-------- Task material --------

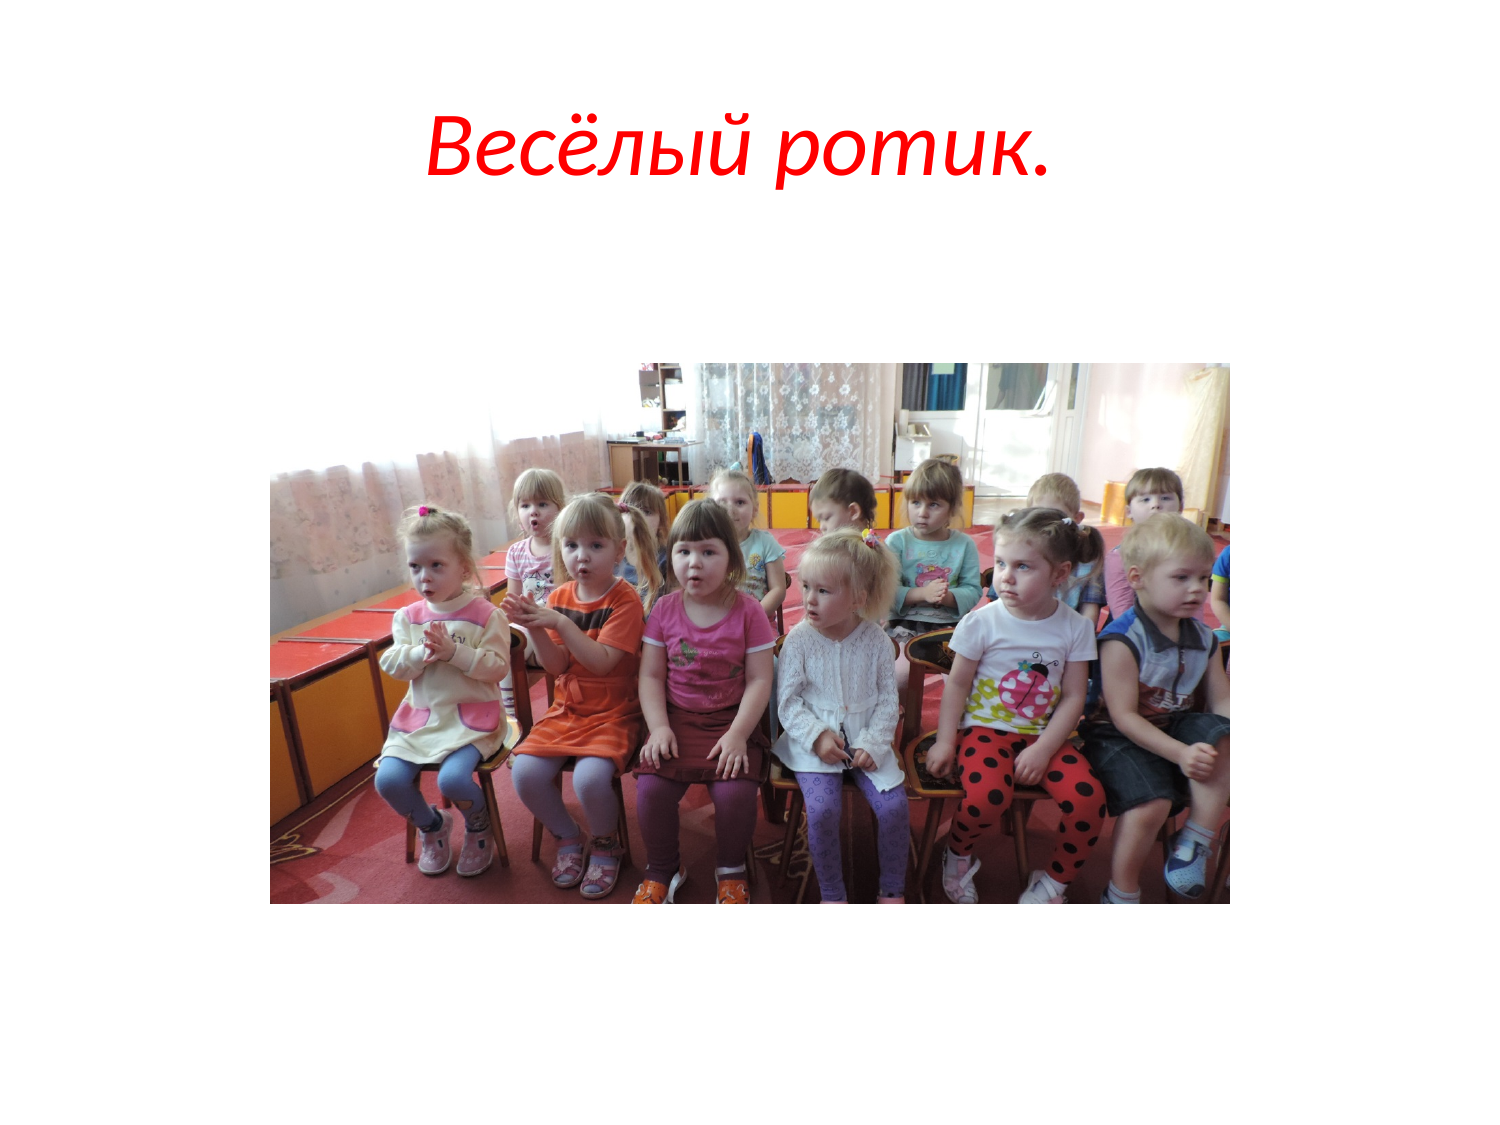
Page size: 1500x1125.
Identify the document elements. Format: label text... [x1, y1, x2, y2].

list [269, 363, 1231, 904]
title Весёлый ротик. [75, 45, 1425, 233]
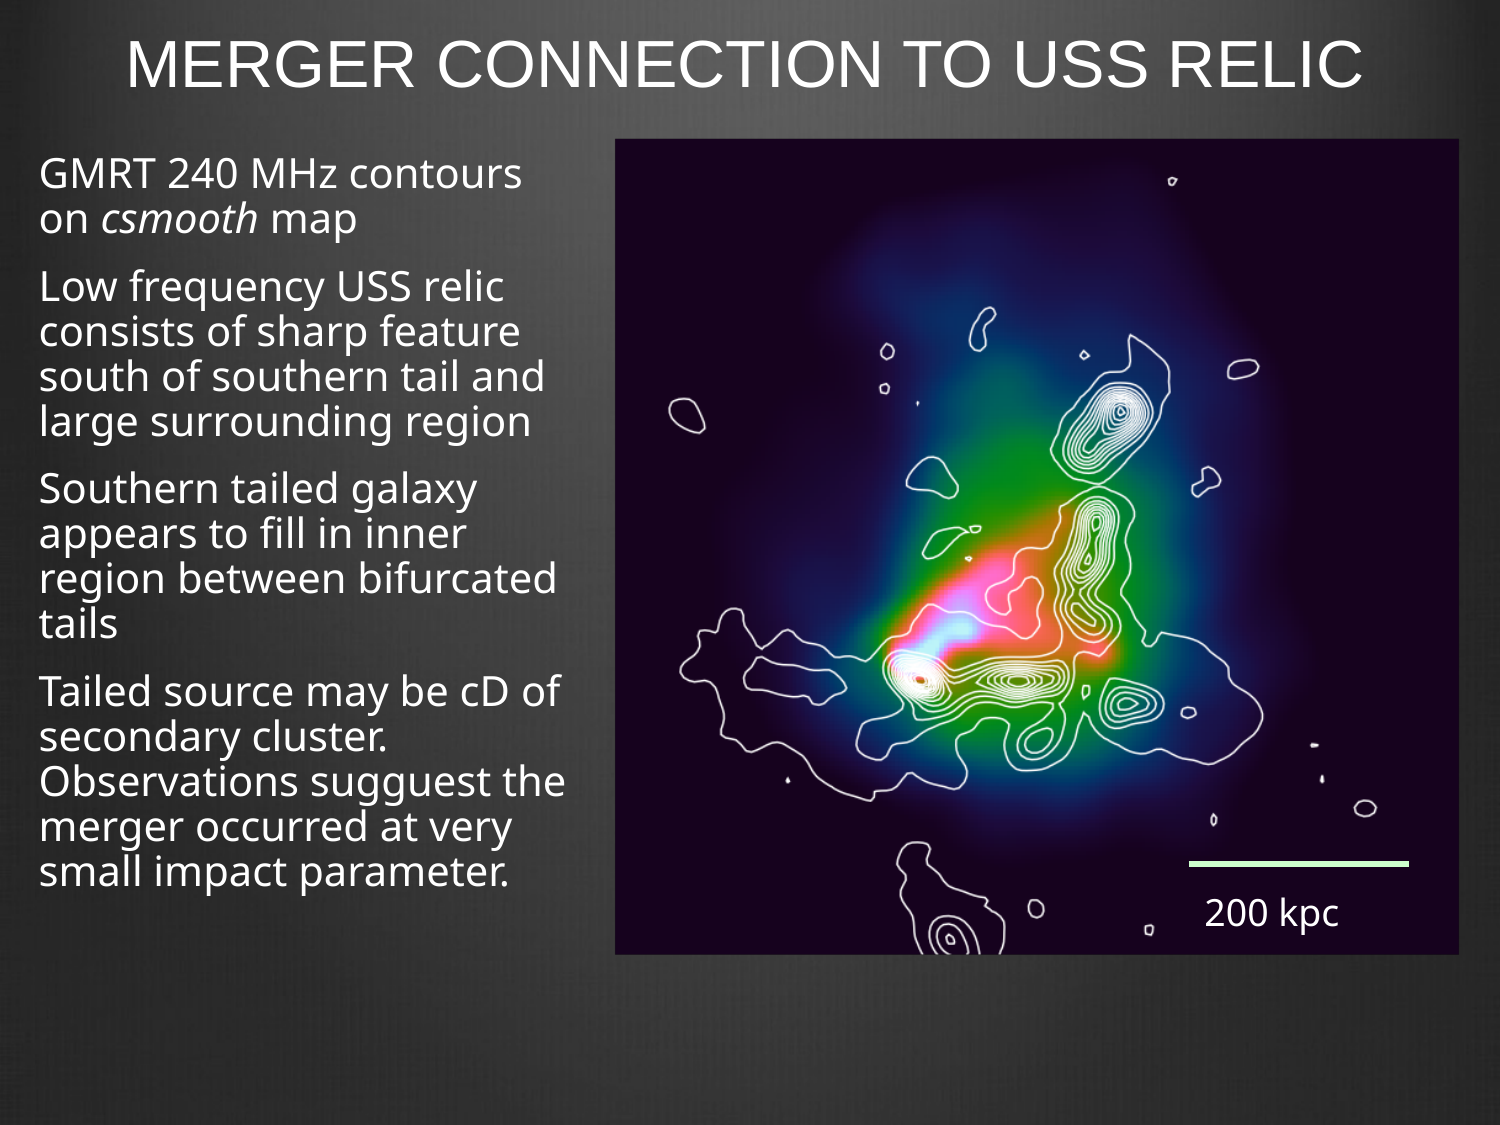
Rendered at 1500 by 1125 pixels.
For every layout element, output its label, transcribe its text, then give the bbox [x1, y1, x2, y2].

text_box Merger Connection to USS Relic [38, 13, 1452, 145]
picture [593, 118, 1478, 975]
text_box GMRT 240 MHz contours on csmooth map Low frequency USS relic consists of sharp feature south of southern tail and large surrounding region Southern tailed galaxy appears to fill in inner region between bifurcated tails Tailed source may be cD of secondary cluster. Observations sugguest the merger occurred at very small impact parameter. [23, 145, 589, 882]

--------

Problem to work on —
Print the material again, unchanged, without its pictures.

Output of the exercise —
Page size: 1500x1125.
Identify the document elements. Format: label text... [x1, y1, x2, y2].

list [269, 363, 1231, 904]
title Весёлый ротик. [75, 45, 1425, 233]
Rendered at 1500 by 1125 pixels.
For every layout element, output its label, transcribe its text, then give the bbox [x1, y1, x2, y2].

text_box Merger Connection to USS Relic [38, 13, 1452, 145]
picture [593, 118, 1478, 975]
text_box GMRT 240 MHz contours on csmooth map Low frequency USS relic consists of sharp feature south of southern tail and large surrounding region Southern tailed galaxy appears to fill in inner region between bifurcated tails Tailed source may be cD of secondary cluster. Observations sugguest the merger occurred at very small impact parameter. [23, 145, 589, 882]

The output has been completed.